● **Problemas y tareas**:
(a) Según el fragmento sobre las polémicas navideñas, ¿en qué fecha fueron las elecciones generales?
(b) Copia la parte del fragmento sobre las polémicas navideñas que empieza con "Por centrarnos en" y termina con "falta de honestidad.". Cambia "ayuntamientos" por "consistorios".

● **Fragmento del documento**:
>>
Por centrarnos en los hechos más recientes, veamos cómo han
sido estas navidades, tan influenciadas por las elecciones generales del 20 de
diciembre. La derecha de este país no ha parado de buscar la polémica sobre la
gestión de los ayuntamientos que están gobernados hoy por candidaturas
municipalistas, y después han pasado a jalear contra Podemos. En principio, no
debería sorprender el hecho de querer dejar a los partidos “contrarios” en campaña
electoral como gobernantes poco eficientes y/o corruptos, al fin y al cabo su
mejor baza es intentar convencernos de que los demás son tan malos gobernantes
como ellos, pero si nos fijamos en cuáles han sido las sucesivas polémicas que
han copado el discurso de la derecha y de los medios en este país, podremos
entrever un problema aún más grave que la falta de honestidad.
Y es que armar barullo quejándose de que en la Cabalgata de
los Reyes Magos haya mujeres, o criticando la elección de vestuario de la
representación de estos, en un país con 5 millones de parados, una deuda igual
al PIB, con una desigualdad social que es de las más altas de la UE y sigue
aumentando, con una cuestión tan seria como es el independentismo catalán, y
que el gobierno central no ha sabido ni siquiera entender, con una proporción
tan grande de la población que no se ve representada por la clase política, todo
esto, resulta obsceno, casi insultante. Incluso aceptando que las quejas sean
legítimas, ¿Qué le importa los miembros de una familia, que han tomado la
comida de Navidad abrigados hasta arriba porque no pueden pagar los precios
abusivos de las eléctricas? ¿Servirá el poner más belenes para que no reciban
su cena de Nochevieja del banco de alimentos? Resulta tan chocante que parece
irreal. ¿Qué clase de gobernante se preocupa más por la ropa de los Reyes Magos
que por la gente sin recursos? Pues gente que no ha tenido carencias en su
vida, gente que no sufre ni ve los resultados de sus políticas, que ni siquiera
conciben el poder estar en esa situación, pues ellos trabajan y son
cumplidores.
<<
● **Material proporcionado**:
>>
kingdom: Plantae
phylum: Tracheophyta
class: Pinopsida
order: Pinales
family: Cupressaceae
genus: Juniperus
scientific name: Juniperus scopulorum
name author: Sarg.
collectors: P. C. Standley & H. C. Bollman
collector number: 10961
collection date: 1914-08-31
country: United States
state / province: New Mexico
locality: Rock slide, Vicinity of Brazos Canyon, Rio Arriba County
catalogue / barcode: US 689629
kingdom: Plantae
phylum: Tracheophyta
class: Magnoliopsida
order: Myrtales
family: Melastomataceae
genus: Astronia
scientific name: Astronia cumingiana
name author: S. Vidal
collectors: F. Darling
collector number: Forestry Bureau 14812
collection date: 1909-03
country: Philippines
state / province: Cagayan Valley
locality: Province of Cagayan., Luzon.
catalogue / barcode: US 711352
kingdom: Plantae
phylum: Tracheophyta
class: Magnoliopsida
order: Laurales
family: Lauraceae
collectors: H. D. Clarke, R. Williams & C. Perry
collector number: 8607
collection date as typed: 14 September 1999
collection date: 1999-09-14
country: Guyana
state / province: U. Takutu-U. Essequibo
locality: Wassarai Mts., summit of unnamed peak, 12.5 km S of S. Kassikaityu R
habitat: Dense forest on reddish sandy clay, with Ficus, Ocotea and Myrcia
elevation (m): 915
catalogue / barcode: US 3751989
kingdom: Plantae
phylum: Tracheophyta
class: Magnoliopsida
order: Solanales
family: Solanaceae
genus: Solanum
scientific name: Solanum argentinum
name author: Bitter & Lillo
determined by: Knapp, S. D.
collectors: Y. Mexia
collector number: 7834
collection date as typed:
<<
● **Resultados ordenados**:
(a) El 20 de diciembre.

(b)
Por centrarnos en los hechos más recientes, veamos cómo han
sido estas navidades, tan influenciadas por las elecciones generales del 20 de
diciembre. La derecha de este país no ha parado de buscar la polémica sobre la
gestión de los consistorios que están gobernados hoy por candidaturas
municipalistas, y después han pasado a jalear contra Podemos. En principio, no
debería sorprender el hecho de querer dejar a los partidos “contrarios” en campaña
electoral como gobernantes poco eficientes y/o corruptos, al fin y al cabo su
mejor baza es intentar convencernos de que los demás son tan malos gobernantes
como ellos, pero si nos fijamos en cuáles han sido las sucesivas polémicas que
han copado el discurso de la derecha y de los medios en este país, podremos
entrever un problema aún más grave que la falta de honestidad.